Investors were also encouraged by comments from a key Fed official. William C. Dudley, Federal Reserve Bank of New York president, said the central bank likely will keep buying bonds if the economy failed to grow at the pace the Fed was expecting.

“If labor market conditions and the economy’s growth momentum were to be less favorable than in the (Fed‘s) outlook — and this is what has happened in recent years — I would expect that the asset purchases would continue at a higher pace for longer,” Mr.  Dudley said at a news conference in New York.

The S&P 500 index is on track to log its best first half of a year in 15 years. The index has gained 13.2 percent so far this year. If it ends the week at its current level, it would mark the best first-half performance since 1998. That year the index rose 17.7 percent in the first six months of the year.

The market likely will become more volatile in the second half of the year as investors assess when the Fed will end its stimulus, said Kate Warne, investment strategist at retail brokerage firm Edward Jones.

“The general outlook for the economy is solid,” Ms.
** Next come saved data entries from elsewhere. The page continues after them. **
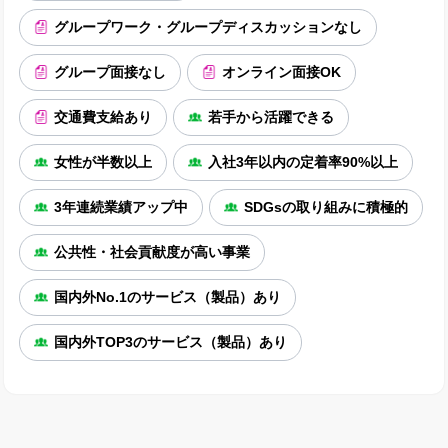
グループワーク・グループディスカッションなし
グループ面接なし
オンライン面接OK
交通費支給あり
若手から活躍できる
女性が半数以上
入社3年以内の定着率90%以上
3年連続業績アップ中
SDGsの取り組みに積極的
公共性・社会貢献度が高い事業
国内外No.1のサービス（製品）あり
国内外TOP3のサービス（製品）あり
Warne said. “The trend in stock prices is likely to continue to be higher, even though we’ll see a lot more zigzagging as everyone debates the timing of the Fed’s next move.”
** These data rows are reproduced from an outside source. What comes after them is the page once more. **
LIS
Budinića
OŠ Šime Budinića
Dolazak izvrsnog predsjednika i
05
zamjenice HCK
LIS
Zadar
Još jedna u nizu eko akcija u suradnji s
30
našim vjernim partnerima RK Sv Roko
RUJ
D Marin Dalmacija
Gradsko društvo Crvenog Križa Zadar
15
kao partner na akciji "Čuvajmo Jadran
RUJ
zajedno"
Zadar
In commodities trading, the price of oil rose $1.49, or 1.6 percent, to $97.01 a barrel. Gold fell $27.50, or 2.3 percent, to $1,202.50 an ounce. The price of the metal has plunged more than 10 percent in the last two weeks.

In other trading, the Nasdaq composite rose 27 points, or 0.8 percent, to 3,403.

The dollar fell against the euro and the Japanese yen.

Among stocks making big moves:

• ConAgra Foods rose $1.78, or 5.3 percent, to $35.13 after the company posted a quarterly profit that came in a penny above the expectations of Wall Street analysts. The maker of Chef Boyardee, Hebrew National and other packaged foods benefited from acquisitions and price cuts that helped increase sales.

• Payroll processor Paychex fell $2.03, or 5.3 percent, to $35.96 after posting earnings that fell short of analysts’ expectations. The company said profit for the three months through May 31 came in roughly flat at 34 cents per share. Analysts had expected earnings of 37 cents a share.

• KB Home rose 56 cents, or 2.8 percent, to $20.46, after the homebuilder’s second-quarter loss narrowed. The company continued to deliver more homes at higher prices as the real estate market strengthened.